Motorola RAZR 2011 hands on review

It’s lean, but is it mean? We’ve scraped beneath the surface of Motorola’s new smartphone to find out

RAZR thin

Thin isn’t the word. At 7.1mm, Motorola’s RAZR makes your average wafer look like it ought to have a chat with Dr Atkins – stat. As for other smartphones, Samsung’s Galaxy S II is cutting a 8.49mm profile, while Apple’s iPhone 4S has really let itself go at 9.3mm. Does it feel thinner? Palpably, although you’ll need to get over the chin that houses the RAZR’s 8MP camera (more on that later).

Motorola RAZR – build and feel

It ought to feel flimsy and while it’s true the RAZR doesn’t have the substance of, say, an HTC Sensation or iPhone 4S, it does stand up to the bend test. Touch it, knock it, twist it and squeeze it – there are few signs that Motorola’s new smartphone would lie down in a fight. It’s even coated (circuit board and all) in a water-repellent coating. Gorilla Glass is fitted as standard, as you’d expect.

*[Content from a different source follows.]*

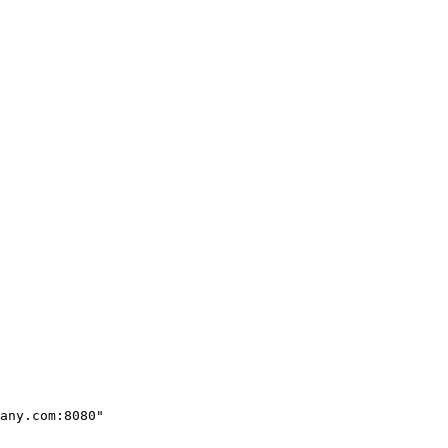
any.com:8080"
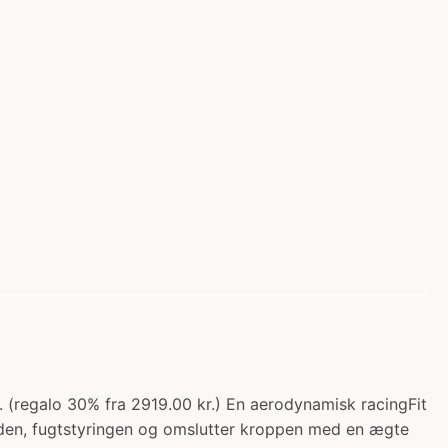
. (regalo 30% fra 2919.00 kr.) En aerodynamisk racingFit
heden, fugtstyringen og omslutter kroppen med en ægte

Motorola RAZR – Ice Cream Sandwich dreams

Last time we checked, Google owned Motorola, but not Samsung. That’s why it’s a surprise (and a disappointment) that the RAZR will be arriving with Gingerbread 2.3.5, not Ice Cream Sandwich (Android 4.0). To compensate, Motorola has made its own UI tweaks designed to emulate some of ICS’s functionality. All too often that manifests itself in a jumpy interface that’s not really acceptable in late 2011. Hopefully the promised Android 4.0 update will fix all that.

RAZR sharp screen

Big, bright screens are all the rage (in case you hadn’t noticed). And the RAZR’s 4.3in Super AMOLED Advanced display does look nice (it’s quarter HD, resolution fans). Bearing in mind that the RAZR is Motorola’s new hero smartphone, that’s to be expected. And if it’s not good enough for you, we’ll point you in the direction of its top mounted HDMI port which’ll pipe your 1080p vids and 8MP stills to your HDTV.

RAZR cam

Never pass up the opportunity for an edible bivalve mollusc pun, eh? On to that 8MP camera, though, which produces some bold results. It’s impossible to judge a camera properly on the device itself, but it reproduced a dark reflection in a glass coffee table with impressive fidelity. Video also looked smooth, if not as capable in low light.

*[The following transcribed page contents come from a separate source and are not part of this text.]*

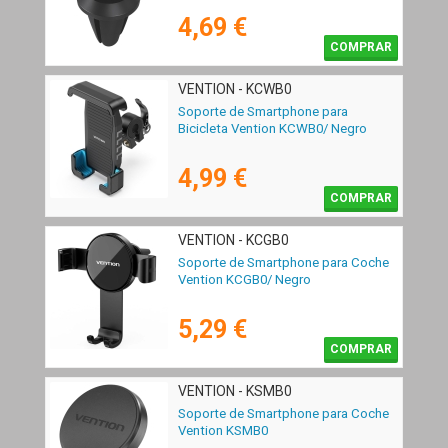
4,69 €
COMPRAR
VENTION - KCWB0
Soporte de Smartphone para
Bicicleta Vention KCWB0/ Negro
4,99 €
COMPRAR
VENTION - KCGB0
Soporte de Smartphone para Coche
Vention KCGB0/ Negro
5,29 €
COMPRAR
VENTION - KSMB0
Soporte de Smartphone para Coche
Vention KSMB0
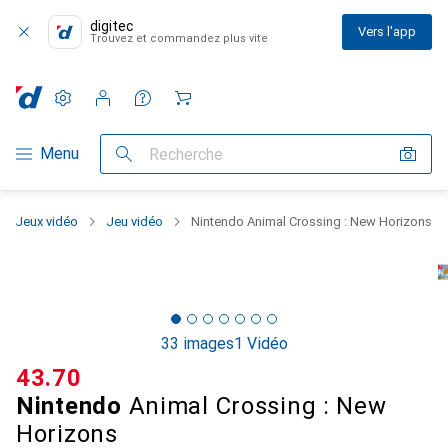
digitec
Vers l'app
Trouvez et commandez plus vite
Paramètres
Compte client
Listes de comparaison
Listes d'envies
Panier
Navigation par catégorie
Menu
Recherche
Jeux vidéo
Jeu vidéo
Nintendo Animal Crossing : New Horizons
33 images
1 Vidéo
CHF
43.70
Nintendo
Animal Crossing : New
Horizons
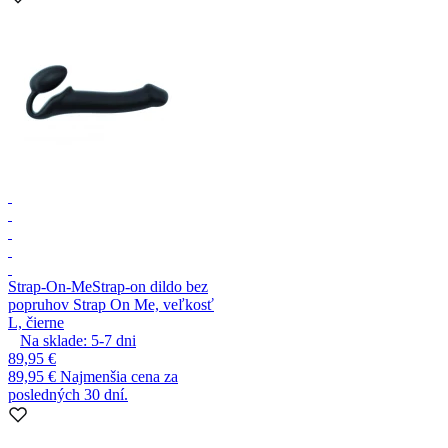
Strap-On-Me
Strap-on dildo bez
popruhov Strap On Me, veľkosť
L, čierne
Na sklade:
5-7
dni
89,95 €
89,95 €
Najmenšia cena za
posledných 30 dní.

Motorola RAZR first impressions

Motorola wants to make us believe that it can return to the glory days of its original RAZR phones. But it’s a tougher proposition now – you can’t get away with just being skinny and having a pretty face. With its Kevlar weave, Gorilla Glass and water-repellent properties, the RAZR owes as much to the Defy as to its fashionable ancestor. Its endless accessories and docks hark back to the Atrix. But is the new RAZR able to cut out its own identity in the modern world? We’ll be back with a full review to find out.